### Problem statement
Output, exactly and in full, the entries that appear below.

### Exercise data
------------------------------------------------------------
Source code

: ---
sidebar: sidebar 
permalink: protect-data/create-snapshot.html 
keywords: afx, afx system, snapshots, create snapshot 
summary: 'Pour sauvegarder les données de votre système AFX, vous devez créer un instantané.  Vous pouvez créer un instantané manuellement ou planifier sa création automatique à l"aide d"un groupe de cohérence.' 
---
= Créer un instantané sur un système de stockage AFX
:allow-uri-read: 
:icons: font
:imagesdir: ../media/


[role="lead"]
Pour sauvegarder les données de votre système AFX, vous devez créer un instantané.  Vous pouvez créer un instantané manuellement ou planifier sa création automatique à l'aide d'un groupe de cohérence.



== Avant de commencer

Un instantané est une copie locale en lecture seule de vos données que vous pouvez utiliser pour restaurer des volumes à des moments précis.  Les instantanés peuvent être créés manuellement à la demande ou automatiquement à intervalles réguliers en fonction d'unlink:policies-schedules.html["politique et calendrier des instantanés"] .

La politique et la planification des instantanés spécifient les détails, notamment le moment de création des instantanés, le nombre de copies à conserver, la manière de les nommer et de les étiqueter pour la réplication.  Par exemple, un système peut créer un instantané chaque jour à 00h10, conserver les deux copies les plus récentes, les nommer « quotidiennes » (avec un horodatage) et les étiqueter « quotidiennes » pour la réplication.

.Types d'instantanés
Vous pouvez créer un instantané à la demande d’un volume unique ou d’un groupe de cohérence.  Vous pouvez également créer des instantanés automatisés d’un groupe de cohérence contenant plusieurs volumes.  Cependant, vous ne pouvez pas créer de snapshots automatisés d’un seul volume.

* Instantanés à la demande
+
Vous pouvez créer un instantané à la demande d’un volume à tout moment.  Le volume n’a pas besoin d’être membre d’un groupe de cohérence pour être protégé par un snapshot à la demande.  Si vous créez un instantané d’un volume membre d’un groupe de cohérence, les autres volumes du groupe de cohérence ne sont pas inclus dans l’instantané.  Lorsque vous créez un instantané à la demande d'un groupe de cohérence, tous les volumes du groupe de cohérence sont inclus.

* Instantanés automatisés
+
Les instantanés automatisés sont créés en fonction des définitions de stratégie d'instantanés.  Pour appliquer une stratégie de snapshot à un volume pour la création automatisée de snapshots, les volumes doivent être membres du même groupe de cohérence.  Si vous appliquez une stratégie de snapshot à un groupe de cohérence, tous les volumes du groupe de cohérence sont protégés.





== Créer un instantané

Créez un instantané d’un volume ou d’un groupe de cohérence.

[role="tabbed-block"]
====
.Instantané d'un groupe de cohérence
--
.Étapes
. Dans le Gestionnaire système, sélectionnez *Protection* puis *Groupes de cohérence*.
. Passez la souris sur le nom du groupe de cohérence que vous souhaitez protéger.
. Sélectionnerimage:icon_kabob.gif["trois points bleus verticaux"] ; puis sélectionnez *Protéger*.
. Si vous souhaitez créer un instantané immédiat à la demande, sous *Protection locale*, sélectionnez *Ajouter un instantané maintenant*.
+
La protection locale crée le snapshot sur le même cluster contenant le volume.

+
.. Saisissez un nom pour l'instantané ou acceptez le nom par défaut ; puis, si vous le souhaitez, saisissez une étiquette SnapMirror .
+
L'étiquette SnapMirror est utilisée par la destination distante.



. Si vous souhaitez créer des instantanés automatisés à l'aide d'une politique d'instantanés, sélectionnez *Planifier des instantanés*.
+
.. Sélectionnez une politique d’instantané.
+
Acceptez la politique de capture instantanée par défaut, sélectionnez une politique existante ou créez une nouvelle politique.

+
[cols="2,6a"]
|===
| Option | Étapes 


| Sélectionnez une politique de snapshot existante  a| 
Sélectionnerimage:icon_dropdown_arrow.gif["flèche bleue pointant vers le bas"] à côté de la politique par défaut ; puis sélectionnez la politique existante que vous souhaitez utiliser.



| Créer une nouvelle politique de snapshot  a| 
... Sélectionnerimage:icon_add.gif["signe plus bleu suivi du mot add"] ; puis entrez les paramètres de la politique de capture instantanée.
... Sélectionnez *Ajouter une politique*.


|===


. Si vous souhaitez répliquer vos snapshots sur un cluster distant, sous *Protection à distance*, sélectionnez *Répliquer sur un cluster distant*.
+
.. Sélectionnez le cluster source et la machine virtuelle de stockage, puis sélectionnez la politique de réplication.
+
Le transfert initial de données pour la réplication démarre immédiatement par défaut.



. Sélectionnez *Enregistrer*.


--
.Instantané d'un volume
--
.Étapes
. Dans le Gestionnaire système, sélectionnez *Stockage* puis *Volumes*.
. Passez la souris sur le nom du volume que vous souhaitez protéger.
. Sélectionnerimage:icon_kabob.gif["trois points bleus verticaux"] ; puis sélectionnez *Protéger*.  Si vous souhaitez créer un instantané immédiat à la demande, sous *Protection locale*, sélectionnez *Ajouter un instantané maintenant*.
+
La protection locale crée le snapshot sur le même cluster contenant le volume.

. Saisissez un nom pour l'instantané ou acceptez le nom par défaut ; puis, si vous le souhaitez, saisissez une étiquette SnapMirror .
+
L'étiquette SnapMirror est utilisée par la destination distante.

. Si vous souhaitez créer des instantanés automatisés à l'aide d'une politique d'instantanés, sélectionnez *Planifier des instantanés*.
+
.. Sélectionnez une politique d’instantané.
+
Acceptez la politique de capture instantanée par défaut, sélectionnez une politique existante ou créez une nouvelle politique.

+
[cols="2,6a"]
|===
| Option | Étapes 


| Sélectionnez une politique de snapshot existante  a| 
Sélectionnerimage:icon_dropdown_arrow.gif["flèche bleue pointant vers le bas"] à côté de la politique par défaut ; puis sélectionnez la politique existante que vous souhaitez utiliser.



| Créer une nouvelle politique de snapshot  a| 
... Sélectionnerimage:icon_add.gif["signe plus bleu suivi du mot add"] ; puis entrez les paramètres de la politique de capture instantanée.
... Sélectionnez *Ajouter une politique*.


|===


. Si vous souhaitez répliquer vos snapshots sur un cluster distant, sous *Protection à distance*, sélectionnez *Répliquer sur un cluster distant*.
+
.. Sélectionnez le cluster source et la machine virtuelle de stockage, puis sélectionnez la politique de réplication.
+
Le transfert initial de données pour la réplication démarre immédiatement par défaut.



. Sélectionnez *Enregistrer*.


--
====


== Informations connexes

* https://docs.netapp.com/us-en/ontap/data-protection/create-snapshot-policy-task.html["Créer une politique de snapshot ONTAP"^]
------------------------------------------------------------
### Written response
Source code

: ---
sidebar: sidebar 
permalink: protect-data/create-snapshot.html 
keywords: afx, afx system, snapshots, create snapshot 
summary: 'Pour sauvegarder les données de votre système AFX, vous devez créer un instantané.  Vous pouvez créer un instantané manuellement ou planifier sa création automatique à l"aide d"un groupe de cohérence.' 
---
= Créer un instantané sur un système de stockage AFX
:allow-uri-read: 
:icons: font
:imagesdir: ../media/


[role="lead"]
Pour sauvegarder les données de votre système AFX, vous devez créer un instantané.  Vous pouvez créer un instantané manuellement ou planifier sa création automatique à l'aide d'un groupe de cohérence.



== Avant de commencer

Un instantané est une copie locale en lecture seule de vos données que vous pouvez utiliser pour restaurer des volumes à des moments précis.  Les instantanés peuvent être créés manuellement à la demande ou automatiquement à intervalles réguliers en fonction d'unlink:policies-schedules.html["politique et calendrier des instantanés"] .

La politique et la planification des instantanés spécifient les détails, notamment le moment de création des instantanés, le nombre de copies à conserver, la manière de les nommer et de les étiqueter pour la réplication.  Par exemple, un système peut créer un instantané chaque jour à 00h10, conserver les deux copies les plus récentes, les nommer « quotidiennes » (avec un horodatage) et les étiqueter « quotidiennes » pour la réplication.

.Types d'instantanés
Vous pouvez créer un instantané à la demande d’un volume unique ou d’un groupe de cohérence.  Vous pouvez également créer des instantanés automatisés d’un groupe de cohérence contenant plusieurs volumes.  Cependant, vous ne pouvez pas créer de snapshots automatisés d’un seul volume.

* Instantanés à la demande
+
Vous pouvez créer un instantané à la demande d’un volume à tout moment.  Le volume n’a pas besoin d’être membre d’un groupe de cohérence pour être protégé par un snapshot à la demande.  Si vous créez un instantané d’un volume membre d’un groupe de cohérence, les autres volumes du groupe de cohérence ne sont pas inclus dans l’instantané.  Lorsque vous créez un instantané à la demande d'un groupe de cohérence, tous les volumes du groupe de cohérence sont inclus.

* Instantanés automatisés
+
Les instantanés automatisés sont créés en fonction des définitions de stratégie d'instantanés.  Pour appliquer une stratégie de snapshot à un volume pour la création automatisée de snapshots, les volumes doivent être membres du même groupe de cohérence.  Si vous appliquez une stratégie de snapshot à un groupe de cohérence, tous les volumes du groupe de cohérence sont protégés.





== Créer un instantané

Créez un instantané d’un volume ou d’un groupe de cohérence.

[role="tabbed-block"]
====
.Instantané d'un groupe de cohérence
--
.Étapes
. Dans le Gestionnaire système, sélectionnez *Protection* puis *Groupes de cohérence*.
. Passez la souris sur le nom du groupe de cohérence que vous souhaitez protéger.
. Sélectionnerimage:icon_kabob.gif["trois points bleus verticaux"] ; puis sélectionnez *Protéger*.
. Si vous souhaitez créer un instantané immédiat à la demande, sous *Protection locale*, sélectionnez *Ajouter un instantané maintenant*.
+
La protection locale crée le snapshot sur le même cluster contenant le volume.

+
.. Saisissez un nom pour l'instantané ou acceptez le nom par défaut ; puis, si vous le souhaitez, saisissez une étiquette SnapMirror .
+
L'étiquette SnapMirror est utilisée par la destination distante.



. Si vous souhaitez créer des instantanés automatisés à l'aide d'une politique d'instantanés, sélectionnez *Planifier des instantanés*.
+
.. Sélectionnez une politique d’instantané.
+
Acceptez la politique de capture instantanée par défaut, sélectionnez une politique existante ou créez une nouvelle politique.

+
[cols="2,6a"]
|===
| Option | Étapes 


| Sélectionnez une politique de snapshot existante  a| 
Sélectionnerimage:icon_dropdown_arrow.gif["flèche bleue pointant vers le bas"] à côté de la politique par défaut ; puis sélectionnez la politique existante que vous souhaitez utiliser.



| Créer une nouvelle politique de snapshot  a| 
... Sélectionnerimage:icon_add.gif["signe plus bleu suivi du mot add"] ; puis entrez les paramètres de la politique de capture instantanée.
... Sélectionnez *Ajouter une politique*.


|===


. Si vous souhaitez répliquer vos snapshots sur un cluster distant, sous *Protection à distance*, sélectionnez *Répliquer sur un cluster distant*.
+
.. Sélectionnez le cluster source et la machine virtuelle de stockage, puis sélectionnez la politique de réplication.
+
Le transfert initial de données pour la réplication démarre immédiatement par défaut.



. Sélectionnez *Enregistrer*.


--
.Instantané d'un volume
--
.Étapes
. Dans le Gestionnaire système, sélectionnez *Stockage* puis *Volumes*.
. Passez la souris sur le nom du volume que vous souhaitez protéger.
. Sélectionnerimage:icon_kabob.gif["trois points bleus verticaux"] ; puis sélectionnez *Protéger*.  Si vous souhaitez créer un instantané immédiat à la demande, sous *Protection locale*, sélectionnez *Ajouter un instantané maintenant*.
+
La protection locale crée le snapshot sur le même cluster contenant le volume.

. Saisissez un nom pour l'instantané ou acceptez le nom par défaut ; puis, si vous le souhaitez, saisissez une étiquette SnapMirror .
+
L'étiquette SnapMirror est utilisée par la destination distante.

. Si vous souhaitez créer des instantanés automatisés à l'aide d'une politique d'instantanés, sélectionnez *Planifier des instantanés*.
+
.. Sélectionnez une politique d’instantané.
+
Acceptez la politique de capture instantanée par défaut, sélectionnez une politique existante ou créez une nouvelle politique.

+
[cols="2,6a"]
|===
| Option | Étapes 


| Sélectionnez une politique de snapshot existante  a| 
Sélectionnerimage:icon_dropdown_arrow.gif["flèche bleue pointant vers le bas"] à côté de la politique par défaut ; puis sélectionnez la politique existante que vous souhaitez utiliser.



| Créer une nouvelle politique de snapshot  a| 
... Sélectionnerimage:icon_add.gif["signe plus bleu suivi du mot add"] ; puis entrez les paramètres de la politique de capture instantanée.
... Sélectionnez *Ajouter une politique*.


|===


. Si vous souhaitez répliquer vos snapshots sur un cluster distant, sous *Protection à distance*, sélectionnez *Répliquer sur un cluster distant*.
+
.. Sélectionnez le cluster source et la machine virtuelle de stockage, puis sélectionnez la politique de réplication.
+
Le transfert initial de données pour la réplication démarre immédiatement par défaut.



. Sélectionnez *Enregistrer*.


--
====


== Informations connexes

* https://docs.netapp.com/us-en/ontap/data-protection/create-snapshot-policy-task.html["Créer une politique de snapshot ONTAP"^]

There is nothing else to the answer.